Por: Diário Digital Castelo Branco
As marchas populares vão regressar à Covilhã nos dias 18 e 25 de junho, depois de dois anos de interregno devido à pandemia, anunciou a Câmara, em conferência de imprensa.
“Não obstante os números da covid-19, que ainda continuam a ser elevados, tal já não é impeditivo que realizemos este tipo de eventos que nos vêm dar um suplemento de energia, alma e ânimo para encararmos a nossa vida, porque vivemos também destes eventos e da alegria que é contagiante”, afirmou o presidente da Câmara da Covilhã, Vítor Pereira.
O autarca lembrou que esta é a segunda vez que está a retomar uma tradição da cultura covilhanense, depois de em 2016 ter colocado fim a um interregno de dez anos na realização deste evento.
Entretanto a pandemia também obrigou a suspender este evento nos anos de 2020 e 2021, mas a autarquia acredita que estão reunidas as condições para que as marchas possam voltar à rua.
Para isso ocorrem ainda aspetos que permitem alguma tranquilidade à organização, tais como o facto de o evento decorrer no verão e de ser realizado ao ar livre, lembrou o presidente da Câmara.
“Todos nós poderemos conviver, interagir e divertir-nos, que bem precisamos, depois destes períodos pesados negros e sombrios com que nos temos deparado nos últimos tempos”, afirmou, sublinhando ainda a importância de todas as associações e elementos que participam no evento.
No regresso, do certame estarão presentes seis marchas, menos uma do que há dois anos. Duas das associações optaram por não participar e a Junta de Freguesia do Tortosendo irá estrear-se, conforme foi anunciado.

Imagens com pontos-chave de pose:
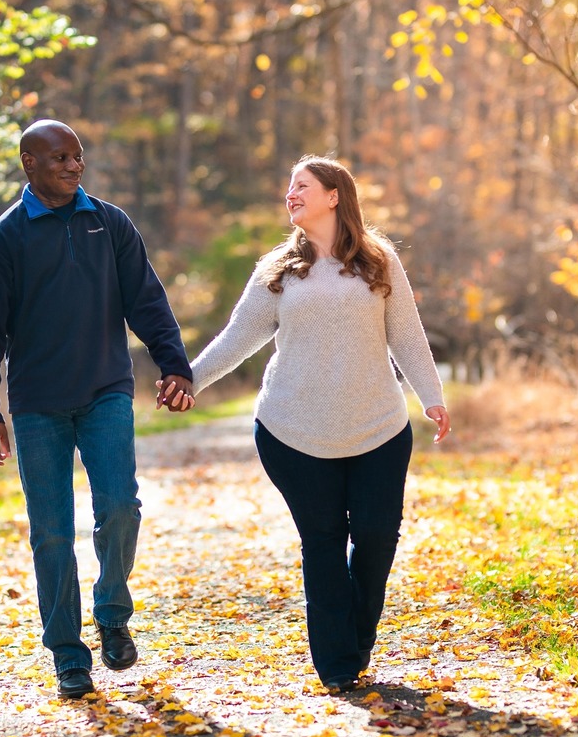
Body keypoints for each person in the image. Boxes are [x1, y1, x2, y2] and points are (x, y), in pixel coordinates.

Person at [159, 155, 450, 692]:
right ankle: (337, 665)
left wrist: (431, 396)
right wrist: (188, 380)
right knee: (322, 540)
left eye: (303, 186)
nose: (291, 194)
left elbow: (406, 334)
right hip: (291, 430)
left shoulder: (378, 260)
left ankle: (355, 638)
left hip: (378, 428)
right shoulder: (277, 270)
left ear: (334, 196)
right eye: (289, 187)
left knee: (376, 537)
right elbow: (237, 338)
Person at [0, 119, 194, 700]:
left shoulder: (109, 224)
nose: (74, 166)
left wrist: (174, 364)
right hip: (37, 405)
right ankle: (68, 655)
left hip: (106, 392)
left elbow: (147, 299)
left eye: (78, 156)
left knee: (119, 506)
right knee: (50, 533)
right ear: (29, 163)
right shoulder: (8, 237)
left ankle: (112, 612)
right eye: (60, 158)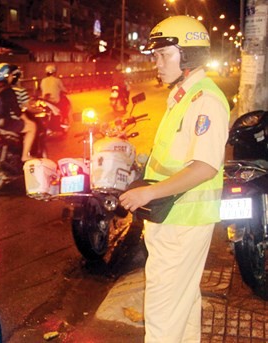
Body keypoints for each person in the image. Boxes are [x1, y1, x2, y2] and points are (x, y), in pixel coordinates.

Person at [118, 16, 229, 343]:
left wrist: (147, 194)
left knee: (163, 313)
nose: (157, 62)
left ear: (189, 56)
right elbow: (174, 156)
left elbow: (205, 167)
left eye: (165, 54)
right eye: (156, 55)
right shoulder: (183, 95)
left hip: (182, 220)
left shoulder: (204, 101)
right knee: (183, 303)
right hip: (173, 217)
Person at [0, 63, 36, 162]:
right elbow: (17, 111)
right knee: (32, 127)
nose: (12, 77)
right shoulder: (8, 90)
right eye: (10, 75)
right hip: (5, 123)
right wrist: (27, 121)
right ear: (7, 76)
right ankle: (25, 156)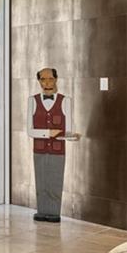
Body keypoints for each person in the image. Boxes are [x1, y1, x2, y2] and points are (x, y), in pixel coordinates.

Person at [26, 68, 79, 222]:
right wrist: (48, 133)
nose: (47, 82)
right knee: (41, 182)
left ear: (56, 79)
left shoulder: (65, 100)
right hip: (39, 149)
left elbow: (67, 130)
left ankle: (54, 213)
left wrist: (72, 137)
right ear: (39, 81)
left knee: (55, 182)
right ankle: (42, 211)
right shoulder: (32, 100)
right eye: (43, 79)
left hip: (58, 150)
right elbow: (30, 131)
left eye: (50, 79)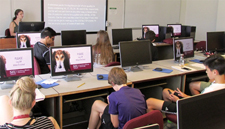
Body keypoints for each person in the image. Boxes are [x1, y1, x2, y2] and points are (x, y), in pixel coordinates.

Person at [146, 54, 225, 112]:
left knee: (149, 101)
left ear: (215, 72)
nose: (206, 72)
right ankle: (170, 119)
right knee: (166, 91)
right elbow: (198, 101)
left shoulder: (211, 91)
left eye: (207, 70)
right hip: (193, 104)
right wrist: (185, 96)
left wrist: (178, 100)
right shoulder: (218, 85)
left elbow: (197, 107)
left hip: (188, 110)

Tarefas e exercícios:
1 > Segundo o texto sobre as marchas populares da Covilhã, quantas marchas vão participar no regresso do evento?
2 > Prossiga o texto sobre as marchas populares da Covilhã a partir da última frase apresentada.

Respostas esperadas:
1 > Vão participar seis marchas, menos uma do que há dois anos.

2 >
“Decidimos participar porque achamos que era importante retomar as atividades festivas e porque acreditamos que, ao alargarmos as marchas às freguesias, podemos criar uma dinâmica para que estas possam crescer. Além de que queremos fomentar o espírito de comunidade na freguesia”, explicou Susete Ferreira, da Junta de Freguesia do Tortosendo.
Uma ideia partilhada pelo presidente da União de Freguesia da Covilhã/Canhoso, Carlos Martins, que classificou estas marchas como “a grande manifestação popular, recreativa, popular e musical, que se realiza na Covilhã”.
Nesta edição, o primeiro desfile decorrerá no dia 18 de junho, a partir do Campo das Festas até ao Pelourinho, e o segundo está agendado para o dia 25 de junho, no Complexo Desportivo.
Irão desfilar as Águias do Canhoso, o Oriental de São Martinho, a Junta de Freguesia do Tortosendo, o Académico dos Penedos Altos, o Grupo Desportivo de Santo António e o Grupo Desportivo da Mata.
Entre organização, figurinos, construção de arcos, marchantes e bandas de música, estas marchas envolvem entre 700 e 800 pessoas.
O evento está orçamentado em cerca de 50 mil euros: quatro mil euros para cada grupo participante (total de 24 mil euros) e, o restante, para despesas logísticas e de organização.